Serine-76 phosphorylation and the fourth ankyrin domain are involved in p19INK4d DNA repair activity

MARIELA C. MARAZITA; PABLO F. SIRKIN; OMAR O. PIGNATARO; EDUARDO T. CÁNEPA

Rosario, Provincia de Santa Fé

Congreso; XLII Reunión Anual de la Sociedad Argentina de Investigación en Bioquímica y Biología Molecular; 2006

Sociedad Argentina de Investigación en Bioquímica y Biología Molecular

CB-P76 SERINE 76 PHOSPHORYLATION AND THE FOURTH ANKYRIN DOMAIN ARE INVOLVED IN p19INK4d DNA REPAIR ACTIVITY Marazita, Mariela C.; Sirkin, Pablo F.; Pignataro, Omar P.; Cánepa, Eduardo T. Laboratorio de Biología Molecular, Depto.
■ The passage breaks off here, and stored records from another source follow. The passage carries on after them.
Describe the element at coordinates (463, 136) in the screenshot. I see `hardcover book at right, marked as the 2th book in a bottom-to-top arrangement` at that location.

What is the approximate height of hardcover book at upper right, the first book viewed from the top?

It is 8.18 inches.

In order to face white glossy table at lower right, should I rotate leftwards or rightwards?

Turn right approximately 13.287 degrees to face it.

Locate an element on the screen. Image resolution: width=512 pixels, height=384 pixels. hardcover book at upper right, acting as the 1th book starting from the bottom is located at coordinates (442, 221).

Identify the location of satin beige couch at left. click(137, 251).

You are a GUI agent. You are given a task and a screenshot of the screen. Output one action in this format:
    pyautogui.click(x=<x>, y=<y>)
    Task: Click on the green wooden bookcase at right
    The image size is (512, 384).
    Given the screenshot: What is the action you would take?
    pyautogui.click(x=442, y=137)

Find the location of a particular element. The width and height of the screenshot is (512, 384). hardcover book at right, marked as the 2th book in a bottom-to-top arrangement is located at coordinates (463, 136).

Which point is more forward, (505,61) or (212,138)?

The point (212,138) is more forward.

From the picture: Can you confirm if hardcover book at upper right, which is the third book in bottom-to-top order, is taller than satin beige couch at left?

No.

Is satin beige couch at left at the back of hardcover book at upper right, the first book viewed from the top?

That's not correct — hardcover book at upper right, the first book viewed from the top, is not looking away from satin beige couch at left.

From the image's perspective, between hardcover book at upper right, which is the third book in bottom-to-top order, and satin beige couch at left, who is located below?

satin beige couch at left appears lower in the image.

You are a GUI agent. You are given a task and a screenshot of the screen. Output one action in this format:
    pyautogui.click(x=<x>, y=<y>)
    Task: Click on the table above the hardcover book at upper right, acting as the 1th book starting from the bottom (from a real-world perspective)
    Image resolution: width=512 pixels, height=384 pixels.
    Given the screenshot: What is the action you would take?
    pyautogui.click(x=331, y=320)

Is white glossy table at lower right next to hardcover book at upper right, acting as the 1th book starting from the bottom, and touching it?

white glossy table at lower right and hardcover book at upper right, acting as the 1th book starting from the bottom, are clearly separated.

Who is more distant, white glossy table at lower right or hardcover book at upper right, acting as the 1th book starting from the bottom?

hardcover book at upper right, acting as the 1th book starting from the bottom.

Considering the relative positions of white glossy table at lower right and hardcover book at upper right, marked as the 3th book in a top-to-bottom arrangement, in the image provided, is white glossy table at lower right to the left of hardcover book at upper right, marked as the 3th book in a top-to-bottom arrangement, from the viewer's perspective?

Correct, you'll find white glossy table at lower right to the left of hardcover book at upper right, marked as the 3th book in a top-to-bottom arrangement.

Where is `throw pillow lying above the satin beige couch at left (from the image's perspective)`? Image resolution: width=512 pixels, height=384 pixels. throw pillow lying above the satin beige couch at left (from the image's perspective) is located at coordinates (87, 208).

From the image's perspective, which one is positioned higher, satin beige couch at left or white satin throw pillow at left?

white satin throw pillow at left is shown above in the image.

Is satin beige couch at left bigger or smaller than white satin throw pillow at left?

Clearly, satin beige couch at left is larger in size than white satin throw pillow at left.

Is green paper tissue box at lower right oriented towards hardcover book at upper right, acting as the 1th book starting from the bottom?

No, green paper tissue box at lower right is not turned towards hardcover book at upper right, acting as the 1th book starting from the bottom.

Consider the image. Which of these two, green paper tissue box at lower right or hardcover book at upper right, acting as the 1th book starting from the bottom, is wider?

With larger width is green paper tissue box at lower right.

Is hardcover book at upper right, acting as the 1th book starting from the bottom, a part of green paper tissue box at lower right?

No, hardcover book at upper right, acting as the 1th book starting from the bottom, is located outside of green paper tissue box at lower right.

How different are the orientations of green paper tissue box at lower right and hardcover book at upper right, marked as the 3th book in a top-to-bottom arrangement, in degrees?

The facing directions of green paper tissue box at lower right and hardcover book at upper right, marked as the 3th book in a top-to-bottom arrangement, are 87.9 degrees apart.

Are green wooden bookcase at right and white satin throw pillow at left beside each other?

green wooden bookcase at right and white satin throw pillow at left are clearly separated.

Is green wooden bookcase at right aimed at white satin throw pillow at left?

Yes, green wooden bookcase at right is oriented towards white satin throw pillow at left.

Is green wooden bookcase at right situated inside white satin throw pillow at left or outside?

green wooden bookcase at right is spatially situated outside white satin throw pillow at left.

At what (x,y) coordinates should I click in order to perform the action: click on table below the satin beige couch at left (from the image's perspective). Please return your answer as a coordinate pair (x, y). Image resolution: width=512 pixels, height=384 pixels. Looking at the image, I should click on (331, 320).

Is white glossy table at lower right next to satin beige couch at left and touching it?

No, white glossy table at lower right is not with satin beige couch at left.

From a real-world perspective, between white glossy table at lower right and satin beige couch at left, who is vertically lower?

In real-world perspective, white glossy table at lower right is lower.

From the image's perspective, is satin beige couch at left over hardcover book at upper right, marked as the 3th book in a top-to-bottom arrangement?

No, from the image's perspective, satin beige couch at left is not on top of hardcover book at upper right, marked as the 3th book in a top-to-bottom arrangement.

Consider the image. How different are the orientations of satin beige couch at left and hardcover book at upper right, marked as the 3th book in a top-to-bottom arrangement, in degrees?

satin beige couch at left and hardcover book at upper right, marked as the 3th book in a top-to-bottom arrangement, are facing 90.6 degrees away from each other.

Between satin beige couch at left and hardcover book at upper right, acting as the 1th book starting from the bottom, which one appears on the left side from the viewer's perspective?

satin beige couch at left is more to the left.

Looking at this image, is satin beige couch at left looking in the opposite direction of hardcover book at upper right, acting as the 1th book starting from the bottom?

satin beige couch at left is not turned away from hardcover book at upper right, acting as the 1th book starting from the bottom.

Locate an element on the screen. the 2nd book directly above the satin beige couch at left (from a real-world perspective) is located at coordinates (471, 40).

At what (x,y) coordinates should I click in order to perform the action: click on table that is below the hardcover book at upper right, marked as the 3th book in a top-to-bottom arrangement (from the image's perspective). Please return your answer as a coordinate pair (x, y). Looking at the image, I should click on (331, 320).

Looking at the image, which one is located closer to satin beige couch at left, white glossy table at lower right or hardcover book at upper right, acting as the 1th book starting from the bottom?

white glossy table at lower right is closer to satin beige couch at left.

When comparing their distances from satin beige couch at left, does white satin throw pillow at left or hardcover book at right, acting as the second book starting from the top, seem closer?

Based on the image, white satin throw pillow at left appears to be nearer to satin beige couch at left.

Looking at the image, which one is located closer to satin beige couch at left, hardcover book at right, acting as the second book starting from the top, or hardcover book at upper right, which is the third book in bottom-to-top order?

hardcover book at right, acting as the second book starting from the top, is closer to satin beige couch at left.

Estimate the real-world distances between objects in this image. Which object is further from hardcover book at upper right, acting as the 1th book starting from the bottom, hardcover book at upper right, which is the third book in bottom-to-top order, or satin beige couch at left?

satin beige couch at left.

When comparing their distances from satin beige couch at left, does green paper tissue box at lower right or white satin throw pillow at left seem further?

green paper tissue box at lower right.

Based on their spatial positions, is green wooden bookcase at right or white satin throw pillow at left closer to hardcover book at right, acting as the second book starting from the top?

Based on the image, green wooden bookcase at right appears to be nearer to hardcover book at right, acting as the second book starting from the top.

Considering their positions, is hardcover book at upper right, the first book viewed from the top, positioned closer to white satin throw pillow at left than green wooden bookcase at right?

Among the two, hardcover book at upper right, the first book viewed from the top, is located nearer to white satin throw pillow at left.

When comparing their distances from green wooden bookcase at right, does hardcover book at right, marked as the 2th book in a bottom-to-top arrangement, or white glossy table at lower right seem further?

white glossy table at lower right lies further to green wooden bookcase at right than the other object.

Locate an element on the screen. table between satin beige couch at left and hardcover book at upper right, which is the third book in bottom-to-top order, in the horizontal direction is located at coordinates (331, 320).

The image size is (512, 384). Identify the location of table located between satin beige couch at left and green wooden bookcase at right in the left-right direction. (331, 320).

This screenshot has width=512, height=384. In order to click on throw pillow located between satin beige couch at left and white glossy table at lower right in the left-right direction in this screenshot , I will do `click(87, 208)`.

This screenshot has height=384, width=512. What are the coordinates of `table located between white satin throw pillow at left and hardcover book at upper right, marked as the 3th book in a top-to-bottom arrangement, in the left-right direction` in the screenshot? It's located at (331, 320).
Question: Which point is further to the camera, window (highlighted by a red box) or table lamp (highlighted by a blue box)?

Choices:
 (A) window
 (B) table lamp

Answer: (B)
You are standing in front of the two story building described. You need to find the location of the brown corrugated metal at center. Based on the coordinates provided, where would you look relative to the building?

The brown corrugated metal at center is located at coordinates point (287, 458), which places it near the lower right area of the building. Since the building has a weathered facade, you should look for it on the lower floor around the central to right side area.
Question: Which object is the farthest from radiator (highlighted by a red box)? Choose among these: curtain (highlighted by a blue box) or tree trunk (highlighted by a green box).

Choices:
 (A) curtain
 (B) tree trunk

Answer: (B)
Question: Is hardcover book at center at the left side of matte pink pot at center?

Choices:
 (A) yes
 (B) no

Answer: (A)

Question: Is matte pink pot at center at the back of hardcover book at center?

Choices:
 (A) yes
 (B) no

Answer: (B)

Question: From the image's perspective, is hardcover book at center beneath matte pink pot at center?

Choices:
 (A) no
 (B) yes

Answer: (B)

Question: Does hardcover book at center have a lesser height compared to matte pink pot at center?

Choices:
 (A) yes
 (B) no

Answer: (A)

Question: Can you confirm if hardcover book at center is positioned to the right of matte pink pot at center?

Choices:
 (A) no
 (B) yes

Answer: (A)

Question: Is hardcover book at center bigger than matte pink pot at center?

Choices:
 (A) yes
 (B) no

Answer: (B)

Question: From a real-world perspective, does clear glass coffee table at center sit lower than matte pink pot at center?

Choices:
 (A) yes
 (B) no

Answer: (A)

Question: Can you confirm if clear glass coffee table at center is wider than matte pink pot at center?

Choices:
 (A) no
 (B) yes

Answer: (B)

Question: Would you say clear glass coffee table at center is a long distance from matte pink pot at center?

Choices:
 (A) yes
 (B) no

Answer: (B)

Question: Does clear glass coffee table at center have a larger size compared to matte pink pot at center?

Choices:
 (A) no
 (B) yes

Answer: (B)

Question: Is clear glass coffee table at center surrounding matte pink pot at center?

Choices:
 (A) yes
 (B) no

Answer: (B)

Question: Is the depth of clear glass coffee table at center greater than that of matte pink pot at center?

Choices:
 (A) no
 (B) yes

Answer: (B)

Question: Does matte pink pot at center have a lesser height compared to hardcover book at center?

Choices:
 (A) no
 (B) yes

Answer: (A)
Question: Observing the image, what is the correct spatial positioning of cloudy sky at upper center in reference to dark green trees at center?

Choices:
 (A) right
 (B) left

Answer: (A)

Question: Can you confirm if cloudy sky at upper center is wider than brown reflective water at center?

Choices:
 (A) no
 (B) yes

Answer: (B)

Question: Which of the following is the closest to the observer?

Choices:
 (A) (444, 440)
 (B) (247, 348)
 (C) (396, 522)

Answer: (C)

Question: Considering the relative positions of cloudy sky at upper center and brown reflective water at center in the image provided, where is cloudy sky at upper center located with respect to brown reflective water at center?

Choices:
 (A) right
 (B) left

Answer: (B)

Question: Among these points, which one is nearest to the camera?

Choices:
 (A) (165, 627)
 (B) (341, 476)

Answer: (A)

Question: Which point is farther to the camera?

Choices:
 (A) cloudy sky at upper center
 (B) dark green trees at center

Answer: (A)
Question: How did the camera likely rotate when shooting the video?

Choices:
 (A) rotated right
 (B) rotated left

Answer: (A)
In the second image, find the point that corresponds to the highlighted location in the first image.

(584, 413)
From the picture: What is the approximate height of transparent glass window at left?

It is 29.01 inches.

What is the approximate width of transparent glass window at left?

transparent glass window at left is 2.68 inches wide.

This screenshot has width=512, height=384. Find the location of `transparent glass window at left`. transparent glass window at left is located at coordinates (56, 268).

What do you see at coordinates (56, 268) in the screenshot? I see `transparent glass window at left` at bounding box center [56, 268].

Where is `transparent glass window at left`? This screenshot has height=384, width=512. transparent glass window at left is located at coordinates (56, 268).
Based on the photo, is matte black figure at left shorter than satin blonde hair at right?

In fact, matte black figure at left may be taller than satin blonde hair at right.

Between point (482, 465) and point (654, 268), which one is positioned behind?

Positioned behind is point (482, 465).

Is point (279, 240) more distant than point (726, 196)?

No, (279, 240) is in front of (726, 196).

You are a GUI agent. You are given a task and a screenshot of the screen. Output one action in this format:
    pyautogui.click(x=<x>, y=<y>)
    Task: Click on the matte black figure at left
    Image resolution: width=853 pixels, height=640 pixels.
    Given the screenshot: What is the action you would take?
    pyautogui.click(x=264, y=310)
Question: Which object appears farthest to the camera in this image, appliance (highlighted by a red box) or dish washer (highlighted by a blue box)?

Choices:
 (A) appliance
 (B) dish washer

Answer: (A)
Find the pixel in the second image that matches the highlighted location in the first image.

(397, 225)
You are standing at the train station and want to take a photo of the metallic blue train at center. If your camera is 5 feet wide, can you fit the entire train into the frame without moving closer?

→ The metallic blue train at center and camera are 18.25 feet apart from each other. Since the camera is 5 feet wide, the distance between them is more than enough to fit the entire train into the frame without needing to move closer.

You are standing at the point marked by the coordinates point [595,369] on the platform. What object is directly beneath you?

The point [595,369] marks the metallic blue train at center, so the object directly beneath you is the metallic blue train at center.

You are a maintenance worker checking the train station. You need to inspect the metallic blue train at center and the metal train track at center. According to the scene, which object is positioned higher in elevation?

Química Biológica, FCEN, UBA, Buenos Aires, Argentina E-mail: marazita@qb.fcen.uba.ar We have previously reported that p19INK4d (p19), a member of INK4 cell cycle inhibitors, enhances DNA repair ability and increases the capacity to survive after UV damage. However, the mechanism by which p19 confers this ability remains unknow. p19 has 4 putative serine phosphorylation sites, 2 of which, serine (ser) 66 and ser76, were found to be phosphorylated in vivo. Besides, p19 has 4 ankyrin domains, the fourth (ANK4) markedly differs in DNA sequece from the other 3 INK4 family members. This work aims to study if p19 phosphorylation at ser 66 and/or 76 are required to increase DNA repair activity upon DNA damage and if the ANK4 has a role in this process as well. First, we made a time course phosphorylation curve applying UV, cisplatin and beta amyloid protein as damaging agents. The three types of damages promotes p19 phosphorylation beginning within 2hs upon damage. Four p19 mutations were made, replacing ser for alanine at ser66 or ser76 or at both sites and truncating the last ankyrin domain. For all of them, cell cycle arrest ability, DNA repair capacity and caspase activity were assayed. We conclude that ser76 but not ser66 is necessary to increase DNA repair activity and diminish apoptosis although neither of them are involved in cell cycle arrest ability. As for ANK4, it´s found to be essential to enhance DNA repair but also to exert an efficient cell cycle arrest.